### [WHAT NEEDS TO BE DONE]
An exact reproduction of the data below is expected, free of images.

### [RECORDS SHOWN]
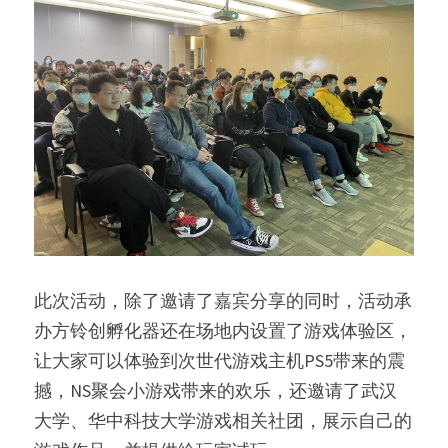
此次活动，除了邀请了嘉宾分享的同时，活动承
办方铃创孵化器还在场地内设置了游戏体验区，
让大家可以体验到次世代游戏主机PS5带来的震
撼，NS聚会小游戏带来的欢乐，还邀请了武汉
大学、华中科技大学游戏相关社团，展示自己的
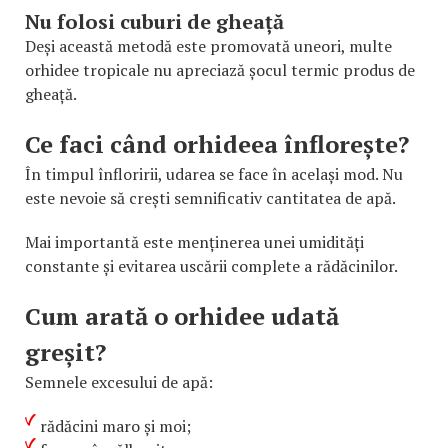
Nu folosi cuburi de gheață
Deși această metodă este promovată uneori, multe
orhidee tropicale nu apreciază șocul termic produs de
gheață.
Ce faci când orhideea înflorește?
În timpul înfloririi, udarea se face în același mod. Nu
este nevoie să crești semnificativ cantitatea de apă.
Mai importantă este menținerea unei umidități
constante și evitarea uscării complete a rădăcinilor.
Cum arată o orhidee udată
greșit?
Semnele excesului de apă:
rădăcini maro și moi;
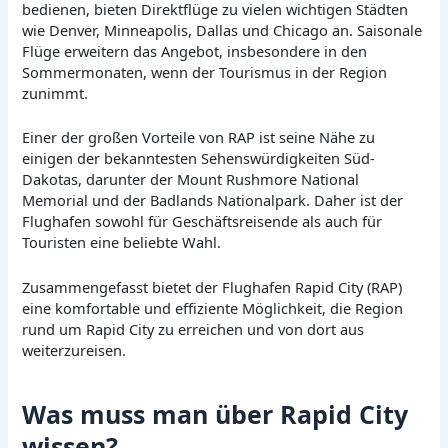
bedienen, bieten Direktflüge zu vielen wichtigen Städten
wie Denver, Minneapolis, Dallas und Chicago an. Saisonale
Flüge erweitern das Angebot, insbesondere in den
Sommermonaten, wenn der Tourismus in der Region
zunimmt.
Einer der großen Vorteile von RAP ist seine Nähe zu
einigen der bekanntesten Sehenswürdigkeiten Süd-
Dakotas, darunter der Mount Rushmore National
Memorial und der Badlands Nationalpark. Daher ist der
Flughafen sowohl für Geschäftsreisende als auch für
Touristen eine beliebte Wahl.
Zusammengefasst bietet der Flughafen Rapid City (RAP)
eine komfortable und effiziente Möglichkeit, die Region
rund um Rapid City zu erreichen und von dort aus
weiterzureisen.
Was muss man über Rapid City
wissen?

### [RESPONSE]
此次活动，除了邀请了嘉宾分享的同时，活动承
办方铃创孵化器还在场地内设置了游戏体验区，
让大家可以体验到次世代游戏主机PS5带来的震
撼，NS聚会小游戏带来的欢乐，还邀请了武汉
大学、华中科技大学游戏相关社团，展示自己的
Nu folosi cuburi de gheață
Deși această metodă este promovată uneori, multe
orhidee tropicale nu apreciază șocul termic produs de
gheață.
Ce faci când orhideea înflorește?
În timpul înfloririi, udarea se face în același mod. Nu
este nevoie să crești semnificativ cantitatea de apă.
Mai importantă este menținerea unei umidități
constante și evitarea uscării complete a rădăcinilor.
Cum arată o orhidee udată
greșit?
Semnele excesului de apă:
rădăcini maro și moi;
bedienen, bieten Direktflüge zu vielen wichtigen Städten
wie Denver, Minneapolis, Dallas und Chicago an. Saisonale
Flüge erweitern das Angebot, insbesondere in den
Sommermonaten, wenn der Tourismus in der Region
zunimmt.
Einer der großen Vorteile von RAP ist seine Nähe zu
einigen der bekanntesten Sehenswürdigkeiten Süd-
Dakotas, darunter der Mount Rushmore National
Memorial und der Badlands Nationalpark. Daher ist der
Flughafen sowohl für Geschäftsreisende als auch für
Touristen eine beliebte Wahl.
Zusammengefasst bietet der Flughafen Rapid City (RAP)
eine komfortable und effiziente Möglichkeit, die Region
rund um Rapid City zu erreichen und von dort aus
weiterzureisen.
Was muss man über Rapid City
wissen?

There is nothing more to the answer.